▶ [Exercise instructions]
Locate the line containing "index pip: (880, 167)", then please write out that line and all the lines below it in the entries exactly.

▶ [The records]
_ _ _ _ _

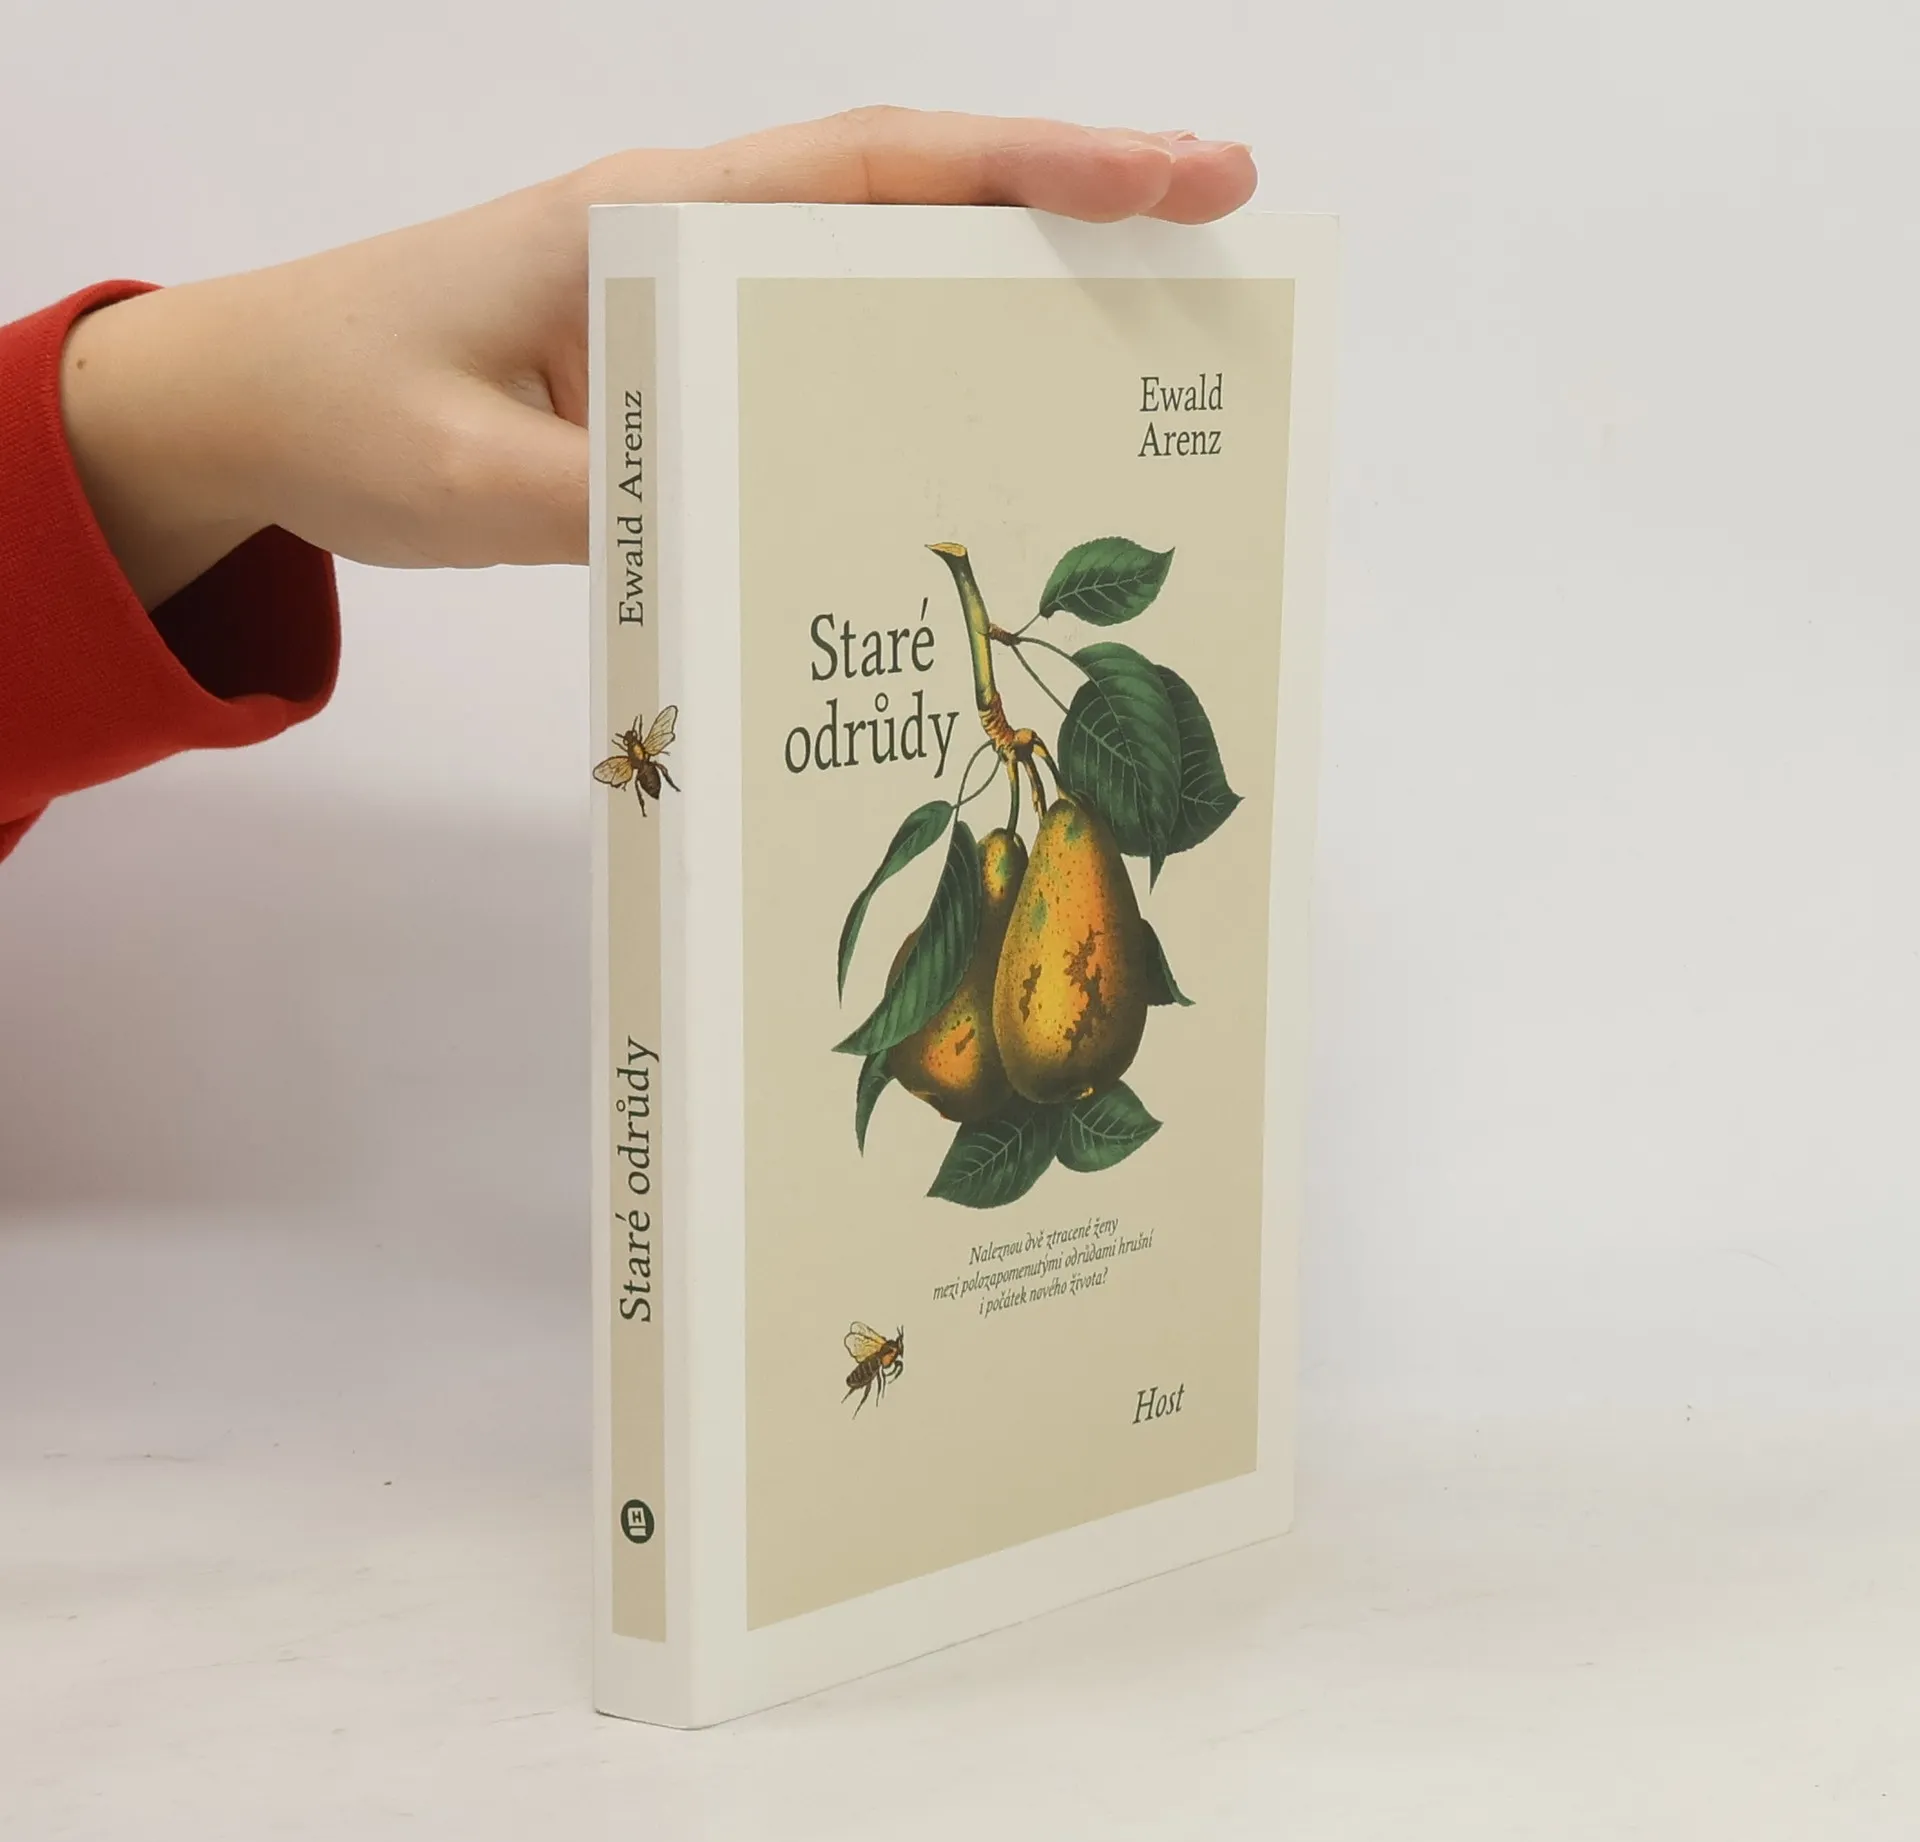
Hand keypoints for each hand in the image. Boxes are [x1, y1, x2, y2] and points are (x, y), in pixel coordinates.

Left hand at [59, 109, 1255, 608]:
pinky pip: (817, 365)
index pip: (880, 167)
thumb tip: (750, 547)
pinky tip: (970, 435)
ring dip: (1004, 301)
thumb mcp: (460, 476)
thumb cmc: (340, 405)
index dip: (1037, 163)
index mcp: (652, 222)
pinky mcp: (675, 376)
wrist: (247, 408)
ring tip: (1133, 354)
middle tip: (1216, 252)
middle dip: (1071, 214)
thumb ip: (602, 503)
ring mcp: (688, 308)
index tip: (1173, 171)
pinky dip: (907, 378)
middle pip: (916, 206)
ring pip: (877, 284)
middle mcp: (691, 243)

_ _ _ _ _

▶ [Task response]
index pip: (880, 167)
thumb tip: (750, 547)
pinky tip: (970, 435)
ring dip: (1004, 301)
thumb mcp: (460, 476)
thumb cmc: (340, 405)
index dip: (1037, 163)
index mcp: (652, 222)
pinky mcp: (675, 376)
wrist: (247, 408)
ring tip: (1133, 354)
middle tip: (1216, 252)
middle dip: (1071, 214)
thumb ip: (602, 503)
ring mcp: (688, 308)
index tip: (1173, 171)
pinky dip: (907, 378)
middle pip: (916, 206)
ring pip: (877, 284)
middle mcp: (691, 243)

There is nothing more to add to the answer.